Good Friday

Friday, April 6, 2012

Rev. Dean Snyder

James 5:13-16

In some branches of the Christian church anointing with oil is a sacrament as important as baptism and communion. In the Roman Catholic Church anointing with oil unfortunately became known colloquially as “last rites” because it was commonly done only when there were no other alternatives. So the news that the priest is here to anoint you was not usually considered good news.

But anointing with oil is not really just about preparing for death. There is a local Anglican church whose ads often for some reason appear on my Facebook page. They offer what they call the “Sacrament of Anointing” every month as part of their worship.

Anointing with oil is an ancient ritual, as old as the oldest parts of the Bible A special holy oil made up of mrryh, cinnamon, cassia (another spice), and olive oil was used to ordain priests and as a sort of furniture polish for the furnishings in the tent of meeting.  (Ex. 30:23ff)  Anointing with oil was used as a sign of hospitality, as a sign of being gifted for leadership (Elijah made Saul and David kings by anointing them), and as a means of healing.

In the part of the early church that James led, which was the most Jewish part of the church, anointing with oil was used as a ritual for healing and forgiveness.

James wrote: “Are any among you sick? They should call for the elders of the church and have them pray over them, anointing them with oil in the name of the Lord. The prayer of faith will save the sick, and the Lord will raise them up; and anyone who has committed sins will be forgiven.”

These verses make some of us nervous today because faith healing has been misused. It has been used to try to heal people who are not sick – differently-abled people and gay people, for example.
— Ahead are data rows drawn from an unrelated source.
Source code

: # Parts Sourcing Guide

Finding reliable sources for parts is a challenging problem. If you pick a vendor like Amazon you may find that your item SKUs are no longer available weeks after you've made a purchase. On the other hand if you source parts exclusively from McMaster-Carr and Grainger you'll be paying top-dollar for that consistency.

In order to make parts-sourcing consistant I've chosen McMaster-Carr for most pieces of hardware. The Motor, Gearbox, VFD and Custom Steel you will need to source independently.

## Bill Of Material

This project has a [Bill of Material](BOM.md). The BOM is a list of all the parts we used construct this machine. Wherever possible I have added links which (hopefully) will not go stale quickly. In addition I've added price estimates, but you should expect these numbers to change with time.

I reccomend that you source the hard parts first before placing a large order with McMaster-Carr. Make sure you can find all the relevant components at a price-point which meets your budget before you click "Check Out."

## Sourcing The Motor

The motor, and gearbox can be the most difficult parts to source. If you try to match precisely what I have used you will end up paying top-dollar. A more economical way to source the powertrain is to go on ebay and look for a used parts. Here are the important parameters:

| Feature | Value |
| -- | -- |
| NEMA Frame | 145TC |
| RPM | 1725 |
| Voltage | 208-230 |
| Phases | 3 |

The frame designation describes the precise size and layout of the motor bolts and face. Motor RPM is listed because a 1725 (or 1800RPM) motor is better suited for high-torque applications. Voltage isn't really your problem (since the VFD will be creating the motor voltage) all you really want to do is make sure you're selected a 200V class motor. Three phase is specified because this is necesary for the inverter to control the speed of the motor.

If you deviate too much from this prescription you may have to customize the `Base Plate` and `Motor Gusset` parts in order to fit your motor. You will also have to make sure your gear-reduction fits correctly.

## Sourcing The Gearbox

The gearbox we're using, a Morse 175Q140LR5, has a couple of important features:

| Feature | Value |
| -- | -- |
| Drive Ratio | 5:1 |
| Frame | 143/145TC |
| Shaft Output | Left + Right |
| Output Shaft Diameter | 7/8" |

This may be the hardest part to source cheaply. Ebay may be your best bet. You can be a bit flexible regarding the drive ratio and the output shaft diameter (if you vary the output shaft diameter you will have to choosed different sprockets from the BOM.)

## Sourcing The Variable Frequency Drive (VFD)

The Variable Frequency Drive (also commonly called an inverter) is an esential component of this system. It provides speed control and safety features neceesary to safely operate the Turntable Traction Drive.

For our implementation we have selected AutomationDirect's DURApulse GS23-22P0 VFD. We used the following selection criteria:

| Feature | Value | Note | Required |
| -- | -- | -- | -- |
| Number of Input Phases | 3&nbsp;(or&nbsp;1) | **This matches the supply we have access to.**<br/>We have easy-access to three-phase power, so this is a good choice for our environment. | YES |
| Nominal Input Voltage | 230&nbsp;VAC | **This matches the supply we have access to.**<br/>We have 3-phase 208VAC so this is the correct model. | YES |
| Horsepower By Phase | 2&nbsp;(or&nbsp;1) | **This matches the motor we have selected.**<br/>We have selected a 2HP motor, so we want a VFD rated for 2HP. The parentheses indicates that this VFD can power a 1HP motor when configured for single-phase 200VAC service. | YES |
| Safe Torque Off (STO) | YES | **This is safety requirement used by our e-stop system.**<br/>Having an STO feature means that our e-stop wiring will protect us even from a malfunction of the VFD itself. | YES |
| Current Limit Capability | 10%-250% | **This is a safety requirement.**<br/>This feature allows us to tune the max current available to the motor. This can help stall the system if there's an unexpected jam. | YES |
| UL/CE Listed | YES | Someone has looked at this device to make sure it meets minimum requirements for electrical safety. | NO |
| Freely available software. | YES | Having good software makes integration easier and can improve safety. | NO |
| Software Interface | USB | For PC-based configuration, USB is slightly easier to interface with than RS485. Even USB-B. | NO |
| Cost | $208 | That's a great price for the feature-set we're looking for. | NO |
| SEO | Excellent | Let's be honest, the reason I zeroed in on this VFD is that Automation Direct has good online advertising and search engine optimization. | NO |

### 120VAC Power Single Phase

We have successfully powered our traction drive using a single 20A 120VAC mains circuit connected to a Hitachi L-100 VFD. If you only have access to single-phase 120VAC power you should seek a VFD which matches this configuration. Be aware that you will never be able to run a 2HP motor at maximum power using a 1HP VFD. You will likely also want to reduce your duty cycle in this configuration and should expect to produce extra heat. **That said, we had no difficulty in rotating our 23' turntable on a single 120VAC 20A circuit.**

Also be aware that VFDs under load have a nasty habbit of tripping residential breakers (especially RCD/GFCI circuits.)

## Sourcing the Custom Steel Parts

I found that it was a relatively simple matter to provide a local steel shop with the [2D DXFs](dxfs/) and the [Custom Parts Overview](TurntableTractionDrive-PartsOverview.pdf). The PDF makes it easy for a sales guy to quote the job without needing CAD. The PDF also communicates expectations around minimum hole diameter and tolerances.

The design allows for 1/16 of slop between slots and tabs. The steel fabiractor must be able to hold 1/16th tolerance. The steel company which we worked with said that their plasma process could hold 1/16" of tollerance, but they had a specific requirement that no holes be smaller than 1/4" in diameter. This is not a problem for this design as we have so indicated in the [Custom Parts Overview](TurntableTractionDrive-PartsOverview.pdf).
Then, when they weren’t “healed,” they were blamed for not having had enough faith. But if you read the text carefully, according to the text, following the logic of the text, it would not be the fault of the person who wasn’t healed but the elders who were praying for them.

But because being differently-abled or gay is not a sickness, this does not mean that nobody is sick.

Some of us are sick. Maybe most of us are sick ….  soul sick.

And do not be confused – soul sickness may well have physical consequences.

Physical illness is not a sign of spiritual illness … except when it is. I have some physical conditions that I know are the result of my inability to deal with stress in a spiritually healthy way and unresolved spiritual issues in my life.

There is no shame in being sick. Being sick is not a sign of sin or a lack of faith. But unresolved sin in our lives and a lack of faith can manifest itself physically.

One of the things that can make us sick is not forgiving and not letting ourselves be forgiven. Not forgiving those who have sinned against us, carrying around inside ourselves resentment and unresolved anger, can make us sick. Carrying around inside ourselves guilt and self-condemnation will make us soul sick and maybe even physically weak.

Other things in addition to unresolved anger and guilt can make us sick – jealousy, greed, gluttony, lust, not caring, invulnerability. These are, after all, called the seven deadly sins.

Let me be clear as I can be. I’ve sat with people dying of cancer who were not sick. I’ve known people with heart conditions whose hearts were purer than mine. Physical illness does not mean we are spiritually ill. But our spiritual diseases may weaken our bodies.

So today we invited you to follow the advice of St. James. We who are in positions of ministerial leadership here at Foundry will muster all of the faith within us. We will pray for you and anoint you with oil in the confidence that God will save us and raise us up, in the words of James. (This is Easter language on Good Friday.) And our sins will be forgiven as we forgive those who have sinned against us. Our spirits and souls will be healed. And our bodies may even be strengthened as a result.

I want to invite couples who are here together to consider coming forward together to be anointed. You don’t need to, but no partners or married couples can live long or well together without lots of forgiveness. So praying for the grace to forgive each other and to accept each other’s forgiveness and God’s forgiveness may be a blessing for your relationship.

We will bless the oil, and then invite you forward as you are moved to come.

Are any among us sick? Call for the elders of the church and have them pray over you, anointing you with oil in the name of the Lord. The prayer of faith will save the sick, and the Lord will raise you up; and any of us who have committed sins will be forgiven.